Bab Lima Belas: Mengenali Obat

Dewa Obat Tiada Tanding Angin Berwarna Sama 2609kata 2026-02-08 01:36:06

Pemuda itu bernama Tang Yu, sama seperti Ye Yuan, berasal dari Akademi Daya dan Bela Diri. Bedanya, Ye Yuan masuk karena hubungan, sedangkan Tang Yu berhasil masuk berkat kemampuannya sendiri. Sebenarnya, para jenius di Akademi Daya dan Bela Diri kebanyakan berasal dari kalangan bangsawan, sedangkan dari kalangan rakyat jelata hanya segelintir saja. Bangsawan memiliki sumber daya yang tak bisa dimiliki oleh rakyat biasa, sebuah kesenjangan yang tak akan pernah bisa diubah sekeras apa pun usahanya. Para jenius dari rakyat jelata sudah kalah di garis start.

Teknik bertarung, pil obat, dan uang, semua keunggulan ini dimiliki oleh kaum bangsawan, sebuah kelebihan yang terakumulasi selama beberapa generasi. Tang Yu, yang mampu masuk ke Akademi Daya dan Bela Diri sebagai rakyat biasa, sudah membuktikan banyak hal. Pada usia seperti ini, berada di tingkat keempat Energi Asal memang bukan hal luar biasa, tetapi jelas juga bukan anak muda biasa.

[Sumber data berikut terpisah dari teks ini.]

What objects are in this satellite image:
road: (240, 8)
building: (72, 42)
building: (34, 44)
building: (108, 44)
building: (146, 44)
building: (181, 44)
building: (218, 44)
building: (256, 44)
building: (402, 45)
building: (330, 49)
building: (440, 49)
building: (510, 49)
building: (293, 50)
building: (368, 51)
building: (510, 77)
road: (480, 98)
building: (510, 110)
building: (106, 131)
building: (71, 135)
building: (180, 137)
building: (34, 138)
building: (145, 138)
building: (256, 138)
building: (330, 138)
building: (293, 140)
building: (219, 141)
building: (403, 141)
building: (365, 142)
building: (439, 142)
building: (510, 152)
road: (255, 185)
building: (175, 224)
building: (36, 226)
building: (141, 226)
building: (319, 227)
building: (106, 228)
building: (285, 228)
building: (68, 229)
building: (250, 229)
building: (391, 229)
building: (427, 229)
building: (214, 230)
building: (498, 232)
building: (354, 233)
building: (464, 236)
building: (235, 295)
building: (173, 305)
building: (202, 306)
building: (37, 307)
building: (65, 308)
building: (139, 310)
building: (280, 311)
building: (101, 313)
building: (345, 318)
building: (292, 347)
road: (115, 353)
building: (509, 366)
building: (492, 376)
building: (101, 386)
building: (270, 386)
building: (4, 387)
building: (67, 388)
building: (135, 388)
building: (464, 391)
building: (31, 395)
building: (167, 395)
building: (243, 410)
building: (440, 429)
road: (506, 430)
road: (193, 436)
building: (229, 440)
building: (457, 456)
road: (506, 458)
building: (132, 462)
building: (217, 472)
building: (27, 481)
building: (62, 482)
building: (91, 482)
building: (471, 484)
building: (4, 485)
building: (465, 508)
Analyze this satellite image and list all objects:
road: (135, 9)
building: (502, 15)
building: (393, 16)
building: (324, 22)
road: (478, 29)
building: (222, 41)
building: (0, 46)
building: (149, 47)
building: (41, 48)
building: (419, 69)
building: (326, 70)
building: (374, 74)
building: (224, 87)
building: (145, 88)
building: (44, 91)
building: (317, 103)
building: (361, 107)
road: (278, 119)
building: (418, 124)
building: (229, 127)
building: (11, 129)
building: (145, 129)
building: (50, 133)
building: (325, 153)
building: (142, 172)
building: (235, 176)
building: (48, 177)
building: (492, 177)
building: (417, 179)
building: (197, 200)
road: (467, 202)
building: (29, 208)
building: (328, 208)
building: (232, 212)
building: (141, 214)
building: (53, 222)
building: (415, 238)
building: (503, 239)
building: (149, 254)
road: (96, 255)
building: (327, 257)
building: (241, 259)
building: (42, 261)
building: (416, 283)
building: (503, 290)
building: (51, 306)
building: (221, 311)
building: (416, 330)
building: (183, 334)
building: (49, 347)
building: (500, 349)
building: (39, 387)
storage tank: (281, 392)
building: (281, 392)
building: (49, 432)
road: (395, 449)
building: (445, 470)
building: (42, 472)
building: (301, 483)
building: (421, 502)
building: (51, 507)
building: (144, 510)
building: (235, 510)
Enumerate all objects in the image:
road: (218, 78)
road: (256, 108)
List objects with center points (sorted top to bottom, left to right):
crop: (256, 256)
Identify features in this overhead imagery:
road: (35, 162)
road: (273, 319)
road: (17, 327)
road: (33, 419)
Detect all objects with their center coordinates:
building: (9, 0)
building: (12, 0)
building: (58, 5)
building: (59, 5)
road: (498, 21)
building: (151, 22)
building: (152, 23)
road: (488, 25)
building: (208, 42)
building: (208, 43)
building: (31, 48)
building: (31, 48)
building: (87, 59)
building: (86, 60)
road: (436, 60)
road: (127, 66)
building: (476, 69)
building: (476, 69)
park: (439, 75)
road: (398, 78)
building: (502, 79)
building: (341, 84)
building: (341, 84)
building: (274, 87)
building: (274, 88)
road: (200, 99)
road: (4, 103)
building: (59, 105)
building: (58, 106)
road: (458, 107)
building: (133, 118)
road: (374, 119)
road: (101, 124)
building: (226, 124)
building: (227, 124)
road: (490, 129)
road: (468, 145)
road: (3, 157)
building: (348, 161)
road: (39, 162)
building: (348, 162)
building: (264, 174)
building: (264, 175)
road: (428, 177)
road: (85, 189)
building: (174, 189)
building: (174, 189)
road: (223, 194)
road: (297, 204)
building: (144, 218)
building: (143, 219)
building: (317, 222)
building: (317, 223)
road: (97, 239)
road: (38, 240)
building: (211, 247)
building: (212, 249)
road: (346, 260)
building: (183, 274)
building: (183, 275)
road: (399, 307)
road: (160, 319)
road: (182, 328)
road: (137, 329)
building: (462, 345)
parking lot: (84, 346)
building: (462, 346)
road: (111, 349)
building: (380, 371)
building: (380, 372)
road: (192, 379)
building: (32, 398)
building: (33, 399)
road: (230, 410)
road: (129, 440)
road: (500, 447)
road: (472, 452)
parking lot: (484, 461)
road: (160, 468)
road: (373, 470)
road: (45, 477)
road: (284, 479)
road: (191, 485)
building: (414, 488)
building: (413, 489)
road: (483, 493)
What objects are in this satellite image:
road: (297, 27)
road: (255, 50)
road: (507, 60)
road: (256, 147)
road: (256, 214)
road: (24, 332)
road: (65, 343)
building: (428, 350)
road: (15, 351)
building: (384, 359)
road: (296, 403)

Dari tingkat tiga ke empat adalah sebuah rintangan besar. Jika tanpa dukungan sumber daya bisa melewati rintangan ini, itu berarti Tang Yu memang sangat berbakat dalam seni bela diri.

Keberhasilan Tang Yu hingga saat ini tak lepas dari kerja kerasnya sendiri, namun dukungan ayahnya pun sangat besar perannya.

Ayah Tang Yu, bernama Tang Zonghuai, adalah seorang pemburu binatang buas kawakan. Selama bertahun-tahun, Tang Zonghuai berjuang di hutan tak bertepi, semua demi masa depan yang lebih baik untuk putranya.

Namun, berjalan di malam hari terus-menerus akhirnya pasti akan bertemu hantu. Kali ini, saat ke hutan, Tang Zonghuai bertemu binatang buas yang sangat kuat, nyaris kehilangan nyawa, dan meski berhasil melarikan diri, luka yang dideritanya sangat parah.

Tang Yu adalah anak yang pengertian. Selama bertahun-tahun, ia menyaksikan ayahnya terluka berkali-kali. Karena itulah, selain menekuni seni bela diri, ia juga bertekad menjadi seorang ahli ramuan obat, agar bisa setiap saat membantu menyembuhkan luka ayahnya. Jika saja waktu tak banyak terbuang untuk mendalami seni ramuan, mungkin pencapaian Tang Yu sekarang jauh lebih tinggi.

Namun, menjadi ahli ramuan adalah profesi yang sangat menguras biaya, dan Tang Yu benar-benar tak mampu menanggungnya. Sebelum masuk Akademi Daya dan Bela Diri, ia menghabiskan banyak waktu hanya untuk memahami teori, sedangkan pengalaman praktiknya hampir nihil. Baru setelah masuk akademi, ia memiliki kesempatan untuk benar-benar berlatih meramu pil.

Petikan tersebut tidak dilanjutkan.